Whether or not you enjoy The Price of Milk is largely dependent on your reaction to the following running gag: stricken by an unbearable case of agoraphobia, the protagonists’ dog, Nigel, spends the bulk of the film ambling around while hidden under a cardboard box. Or maybe it depends on how you see this joke: while in their bathtub heated by hot coals, lovers Rob (Karl Urban) and Lucinda (Danielle Cormack) polish off the last of their supper—then proceed to wash the dishes off in the bath water. It’s that kind of film.
The sophomore effort by New Zealand writer-director Harry Sinclair, The Price of Milk is likely to charm the majority of its intended audience—the romantically inclined, fantasy-loving art house crowd. But in spite of its unpredictable charms and lush cinematography, the film remains a cloying fairy tale with ideals straight out of the 1950s. Rob is a dairy farmer, a lovable dufus who greets each of his 117 cows by its number, while Lucinda tends to the housework. Sure, their shack is falling apart, but the worst of their struggles is the nightly battle for possession of their patchwork quilt. It’s not just any quilt. It’s a symbol… of what, I’m not entirely sure. Fidelity? The comforts of home? A director’s inability to censor his own whimsies?
The Price of Milk
Danielle Cormack, Karl Urban, Willa O'Neil, Rangi Motu
(Lot 47 Films)
Regardless, two things are certain. First, the specter of commitment looms heavy over these unmarried lovers as they toss and turn in their bed each night. Second, Rob and Lucinda are not the only ones fighting over the quilt. This is where things turn really weird. The morning after Rob proposes to Lucinda, she’s admiring her ring while driving and accidentally runs down an old woman in the middle of the road. Remarkably, the woman is unscathed and heads into the brush, hissing ominous words of advice: “Keep warm.” Soon afterwards, the quilt is stolen by a wily band of golfers (yes, you read that right) for their perpetually cold Auntie (Rangi Motu)... who bears a striking resemblance to the old woman in the road.

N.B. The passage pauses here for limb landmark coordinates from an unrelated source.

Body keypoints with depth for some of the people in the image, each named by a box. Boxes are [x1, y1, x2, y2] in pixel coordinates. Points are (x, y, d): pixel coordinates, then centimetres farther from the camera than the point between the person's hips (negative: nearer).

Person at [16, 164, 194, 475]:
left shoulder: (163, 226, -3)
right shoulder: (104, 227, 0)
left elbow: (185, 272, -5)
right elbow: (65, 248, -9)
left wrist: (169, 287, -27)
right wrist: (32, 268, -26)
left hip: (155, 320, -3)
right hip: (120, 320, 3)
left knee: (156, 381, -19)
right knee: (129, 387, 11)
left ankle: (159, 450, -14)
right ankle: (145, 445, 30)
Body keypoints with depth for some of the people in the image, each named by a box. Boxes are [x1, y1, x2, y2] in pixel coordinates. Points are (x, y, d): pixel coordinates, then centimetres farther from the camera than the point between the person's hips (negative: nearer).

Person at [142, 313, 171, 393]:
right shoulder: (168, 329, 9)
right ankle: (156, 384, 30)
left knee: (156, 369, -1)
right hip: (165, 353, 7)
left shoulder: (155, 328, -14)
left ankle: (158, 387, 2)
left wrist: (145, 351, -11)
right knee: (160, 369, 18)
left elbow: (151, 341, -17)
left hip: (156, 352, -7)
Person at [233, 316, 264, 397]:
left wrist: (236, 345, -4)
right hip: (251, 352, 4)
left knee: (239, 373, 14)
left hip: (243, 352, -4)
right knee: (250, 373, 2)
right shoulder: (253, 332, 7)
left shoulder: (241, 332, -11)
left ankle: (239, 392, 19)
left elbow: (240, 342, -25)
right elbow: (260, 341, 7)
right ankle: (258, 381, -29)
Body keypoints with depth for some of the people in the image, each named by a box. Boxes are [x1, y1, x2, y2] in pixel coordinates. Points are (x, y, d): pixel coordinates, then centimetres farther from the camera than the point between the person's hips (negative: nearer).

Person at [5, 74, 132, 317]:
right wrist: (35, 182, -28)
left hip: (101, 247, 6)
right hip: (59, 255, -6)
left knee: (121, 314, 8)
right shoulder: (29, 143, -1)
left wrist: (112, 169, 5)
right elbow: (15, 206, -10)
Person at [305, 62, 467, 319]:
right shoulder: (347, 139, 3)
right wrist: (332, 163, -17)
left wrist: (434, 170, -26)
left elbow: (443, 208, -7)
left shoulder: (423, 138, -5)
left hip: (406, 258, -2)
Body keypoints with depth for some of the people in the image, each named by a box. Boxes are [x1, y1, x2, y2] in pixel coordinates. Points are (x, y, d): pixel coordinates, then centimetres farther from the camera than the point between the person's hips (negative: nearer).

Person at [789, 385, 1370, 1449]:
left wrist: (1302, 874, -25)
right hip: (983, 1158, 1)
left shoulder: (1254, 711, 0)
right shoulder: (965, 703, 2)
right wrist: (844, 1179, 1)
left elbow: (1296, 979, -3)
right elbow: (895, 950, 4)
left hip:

Auntie’s appearance marks the beginning of the couple’s real struggle. As is the rule in romantic comedy, their love must be tested. After all, they have settled into that comfortable stage where Rob is more concerned about a worrisome moo from his herd than discussing his and Lucinda’s relationship. While Rob becomes complacent, Lucinda starts to panic; presumably burdened by her impending wifely duties, she finds kitchen utensils tangled in her hair. Has the proverbial spark gone out? Lucinda’s best friend Drosophila (Willa O’Neil) would have her believe so. Influenced by the nagging doubts that Drosophila has planted in her mind, Lucinda sets out to sabotage—er, test—her relationship with Rob. First, she tries picking a fight, but they just end up having make-up sex. Then she contaminates a vat of milk by swimming in it, but Rob quickly forgives her and dives in. Finally, she concocts the ultimate trial: she will trade Rob’s beloved herd of cows for their missing quilt. Needless to say, this last act is a bit harder for him to swallow.
What follows is a standard break-up/betrayal/reunion plot, alternating between quirkiness and heavy-handed symbolism. For instance, when we discover early on that Lucinda collects baby shoes (and then hides them from Rob in a suitcase), she claims that it’s just because she likes them. Naturally, there’s more to it than that. But the film is not interested in exploring the serious issues of trust and motherhood that it raises, settling instead for a simplistic treatment of her fears and desires. In short, gendered behavior in The Price of Milk is stereotypical, and none of the female characters are remotely sympathetic. Who would you root for: the insecure lover, willing to trade her fiance’s livelihood for her own piece of mind; the jealous and manipulative best friend; or Auntie, the greedy old woman who encourages her nephews to steal from her neighbors? Admittedly, the male characters are equally one-dimensional (Rob is not exactly the brightest bulb), but at least they are forgiving, light-hearted, and kind.
In addition, the film suffers from Sinclair’s artistic method of scriptless improvisation, meandering from one contrivance to the next. Urban and Cormack do their best to act their way through a story that requires little more than surprised reaction shots (lots of gaping mouths and expressions of bug-eyed wonder). While there are certainly moments of delight along the way, ultimately the film doesn’t add up to much. Okay, perhaps I’m being a bit hard on a light romantic comedy that doesn’t even pretend to be realistic. But as a fairy tale with a clearly moralistic center, the film opens itself up to such concerns. One moment it is overly precious, offering fanciful images reminiscent of magical realism; the next moment, it espouses the importance of honesty and trust in modern-day relationships.
Who knows? Maybe I just didn’t like the dog.